Nothing in the data may change. Copy all of it exactly.

··· Data records ···

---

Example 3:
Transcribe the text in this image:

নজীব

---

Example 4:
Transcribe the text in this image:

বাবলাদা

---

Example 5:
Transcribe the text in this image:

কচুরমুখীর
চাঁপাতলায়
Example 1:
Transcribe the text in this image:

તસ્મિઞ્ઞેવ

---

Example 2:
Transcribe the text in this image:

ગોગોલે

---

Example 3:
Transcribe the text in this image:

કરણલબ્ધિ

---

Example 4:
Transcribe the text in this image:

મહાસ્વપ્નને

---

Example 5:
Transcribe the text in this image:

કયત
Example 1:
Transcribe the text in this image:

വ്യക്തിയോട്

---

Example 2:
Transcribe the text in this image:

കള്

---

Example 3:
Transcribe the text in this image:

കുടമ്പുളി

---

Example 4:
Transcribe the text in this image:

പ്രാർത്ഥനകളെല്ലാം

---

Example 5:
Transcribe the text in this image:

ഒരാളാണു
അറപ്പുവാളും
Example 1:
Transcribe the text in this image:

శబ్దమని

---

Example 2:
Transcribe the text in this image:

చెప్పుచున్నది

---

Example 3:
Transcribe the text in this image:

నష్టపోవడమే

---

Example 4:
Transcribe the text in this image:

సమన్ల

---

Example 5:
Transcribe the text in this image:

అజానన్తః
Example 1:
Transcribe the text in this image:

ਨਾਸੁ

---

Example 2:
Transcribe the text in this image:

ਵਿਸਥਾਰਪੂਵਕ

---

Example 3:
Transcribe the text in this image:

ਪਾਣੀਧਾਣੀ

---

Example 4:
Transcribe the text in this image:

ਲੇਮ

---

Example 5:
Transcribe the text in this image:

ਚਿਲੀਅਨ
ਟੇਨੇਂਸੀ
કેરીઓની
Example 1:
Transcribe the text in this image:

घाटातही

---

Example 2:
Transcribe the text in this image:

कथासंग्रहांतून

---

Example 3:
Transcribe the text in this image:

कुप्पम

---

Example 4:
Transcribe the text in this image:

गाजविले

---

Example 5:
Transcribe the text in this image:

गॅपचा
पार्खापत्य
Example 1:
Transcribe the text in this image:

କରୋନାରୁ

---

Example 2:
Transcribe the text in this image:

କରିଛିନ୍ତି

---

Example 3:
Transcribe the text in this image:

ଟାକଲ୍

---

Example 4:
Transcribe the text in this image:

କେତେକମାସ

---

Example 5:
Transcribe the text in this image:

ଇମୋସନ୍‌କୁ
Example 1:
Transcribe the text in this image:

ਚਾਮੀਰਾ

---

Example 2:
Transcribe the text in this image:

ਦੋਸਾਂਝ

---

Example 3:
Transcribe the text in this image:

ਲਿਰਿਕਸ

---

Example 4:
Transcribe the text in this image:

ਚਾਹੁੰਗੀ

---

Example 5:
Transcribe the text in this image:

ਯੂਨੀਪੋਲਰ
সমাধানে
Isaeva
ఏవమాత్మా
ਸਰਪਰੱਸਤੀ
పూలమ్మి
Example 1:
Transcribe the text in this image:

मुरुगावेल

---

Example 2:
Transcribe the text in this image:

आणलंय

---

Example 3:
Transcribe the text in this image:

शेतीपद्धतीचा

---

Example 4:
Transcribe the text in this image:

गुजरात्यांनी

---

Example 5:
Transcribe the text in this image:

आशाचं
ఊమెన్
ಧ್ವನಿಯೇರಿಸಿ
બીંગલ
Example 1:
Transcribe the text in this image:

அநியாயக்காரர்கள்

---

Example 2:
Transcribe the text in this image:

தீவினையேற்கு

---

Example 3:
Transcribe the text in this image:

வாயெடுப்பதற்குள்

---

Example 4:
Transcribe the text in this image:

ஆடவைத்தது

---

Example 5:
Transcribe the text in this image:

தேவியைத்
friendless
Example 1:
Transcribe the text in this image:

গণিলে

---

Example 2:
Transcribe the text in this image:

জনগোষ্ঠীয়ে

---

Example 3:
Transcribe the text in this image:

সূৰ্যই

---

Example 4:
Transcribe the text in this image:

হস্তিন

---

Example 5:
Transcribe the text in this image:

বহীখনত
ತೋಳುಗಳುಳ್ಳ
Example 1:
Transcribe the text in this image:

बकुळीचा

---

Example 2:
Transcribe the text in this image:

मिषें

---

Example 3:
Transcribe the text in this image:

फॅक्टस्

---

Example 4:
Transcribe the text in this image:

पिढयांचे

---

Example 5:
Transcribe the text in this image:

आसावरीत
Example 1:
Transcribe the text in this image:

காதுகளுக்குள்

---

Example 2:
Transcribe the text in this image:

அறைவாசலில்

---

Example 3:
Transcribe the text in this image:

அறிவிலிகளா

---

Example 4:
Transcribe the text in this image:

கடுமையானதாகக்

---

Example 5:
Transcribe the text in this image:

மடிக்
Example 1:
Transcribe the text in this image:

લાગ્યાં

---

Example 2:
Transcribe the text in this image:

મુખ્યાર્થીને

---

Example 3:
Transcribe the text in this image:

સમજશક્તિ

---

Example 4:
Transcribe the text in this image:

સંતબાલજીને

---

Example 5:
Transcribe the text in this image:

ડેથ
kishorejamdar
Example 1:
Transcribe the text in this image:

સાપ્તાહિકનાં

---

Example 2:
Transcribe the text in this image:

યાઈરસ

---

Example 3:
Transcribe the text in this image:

···

### Solution
---

Example 3:
Transcribe the text in this image:

নজীব

---

Example 4:
Transcribe the text in this image:

বাবলাদা

---

Example 5:
Transcribe the text in this image:

কচুরমুখীর
চাঁপাতলায়
Example 1:
Transcribe the text in this image:

તસ્મિઞ્ઞેવ

---

Example 2:
Transcribe the text in this image:

ગોગોલે

---

Example 3:
Transcribe the text in this image:

કરણલબ્ધિ

---

Example 4:
Transcribe the text in this image:

મહાસ્વપ્નને

---

Example 5:
Transcribe the text in this image:

કયત
Example 1:
Transcribe the text in this image:

വ്യക്തിയോട്

---

Example 2:
Transcribe the text in this image:

കള്

---

Example 3:
Transcribe the text in this image:

കുടമ്പുളി

---

Example 4:
Transcribe the text in this image:

പ്രാർത്ഥനകളെല്ലാം

---

Example 5:
Transcribe the text in this image:

ഒരാളാണു
അറപ്പുവാളും
Example 1:
Transcribe the text in this image:

శబ్దమని

---

Example 2:
Transcribe the text in this image:

చెప్పుచున్నది

---

Example 3:
Transcribe the text in this image:

నష్టపోవడమే

---

Example 4:
Transcribe the text in this image:

సమన్ల

---

Example 5:
Transcribe the text in this image:

అజానన్తః
Example 1:
Transcribe the text in this image:

ਨਾਸੁ

---

Example 2:
Transcribe the text in this image:

ਵਿਸਥਾਰਪੂਵਕ

---

Example 3:
Transcribe the text in this image:

ਪਾਣੀਧਾਣੀ

---

Example 4:
Transcribe the text in this image:

ਲੇਮ

---

Example 5:
Transcribe the text in this image:

ਚਿਲੀਅਨ
ਟੇਨੇਂਸੀ
કેરીઓની
Example 1:
Transcribe the text in this image:

घाटातही

---

Example 2:
Transcribe the text in this image:

कथासंग्रहांतून

---

Example 3:
Transcribe the text in this image:

कुप्पम

---

Example 4:
Transcribe the text in this image:

गाजविले

---

Example 5:
Transcribe the text in this image:

गॅपचा
पार्खापत्य
Example 1:
Transcribe the text in this image:

କରୋନାରୁ

---

Example 2:
Transcribe the text in this image:

କରିଛିନ୍ତି

---

Example 3:
Transcribe the text in this image:

ଟାକଲ୍

---

Example 4:
Transcribe the text in this image:

କେତେକମାସ

---

Example 5:
Transcribe the text in this image:

ଇମୋସନ୍‌କୁ
Example 1:
Transcribe the text in this image:

ਚਾਮੀਰਾ

---

Example 2:
Transcribe the text in this image:

ਦੋਸਾਂਝ

---

Example 3:
Transcribe the text in this image:

ਲਿਰਿਕਸ

---

Example 4:
Transcribe the text in this image:

ਚਾਹੁੰਗੀ

---

Example 5:
Transcribe the text in this image:

ਯੂਨੀਪੋਲਰ
সমাধানে
Isaeva
ఏవమాత్మా
ਸਰਪਰੱਸਤੀ
పూలమ్మి
Example 1:
Transcribe the text in this image:

मुरुगावेल

---

Example 2:
Transcribe the text in this image:

आणलंय

---

Example 3:
Transcribe the text in this image:

शेतीपद्धतीचा

---

Example 4:
Transcribe the text in this image:

गुजरात्यांनी

---

Example 5:
Transcribe the text in this image:

आशाचं
ఊమెన్
ಧ್ವನಿಯೇರಿಸಿ
બીંગલ
Example 1:
Transcribe the text in this image:

அநியாயக்காரர்கள்

---

Example 2:
Transcribe the text in this image:

தீவினையேற்கு

---

Example 3:
Transcribe the text in this image:

வாயெடுப்பதற்குள்

---

Example 4:
Transcribe the text in this image:

ஆடவைத்தது

---

Example 5:
Transcribe the text in this image:

தேவியைத்
friendless
Example 1:
Transcribe the text in this image:

গণিলে

---

Example 2:
Transcribe the text in this image:

জনগোষ্ঠীয়ে

---

Example 3:
Transcribe the text in this image:

সূৰ্যই

---

Example 4:
Transcribe the text in this image:

হস্তিন

---

Example 5:
Transcribe the text in this image:

বহীখনত
ತೋಳುಗಳುಳ್ಳ
Example 1:
Transcribe the text in this image:

बकुळीचा

---

Example 2:
Transcribe the text in this image:

मिषें

---

Example 3:
Transcribe the text in this image:

फॅक्टस्

---

Example 4:
Transcribe the text in this image:

पिढयांचे

---

Example 5:
Transcribe the text in this image:

आसावरीत
Example 1:
Transcribe the text in this image:

காதுகளுக்குள்

---

Example 2:
Transcribe the text in this image:

அறைவாசலில்

---

Example 3:
Transcribe the text in this image:

அறிவிலிகளா

---

Example 4:
Transcribe the text in this image:

கடுமையானதாகக்

---

Example 5:
Transcribe the text in this image:

மடிக்
Example 1:
Transcribe the text in this image:

લાગ્યાં

---

Example 2:
Transcribe the text in this image:

મુખ્યાર્થીને

---

Example 3:
Transcribe the text in this image:

સમજશક્તિ

---

Example 4:
Transcribe the text in this image:

સંતબાલજીને

---

Example 5:
Transcribe the text in this image:

ડેથ
kishorejamdar
Example 1:
Transcribe the text in this image:

સાપ્તાહિકનાં

---

Example 2:
Transcribe the text in this image:

યાઈરસ

---

Example 3:
Transcribe the text in this image:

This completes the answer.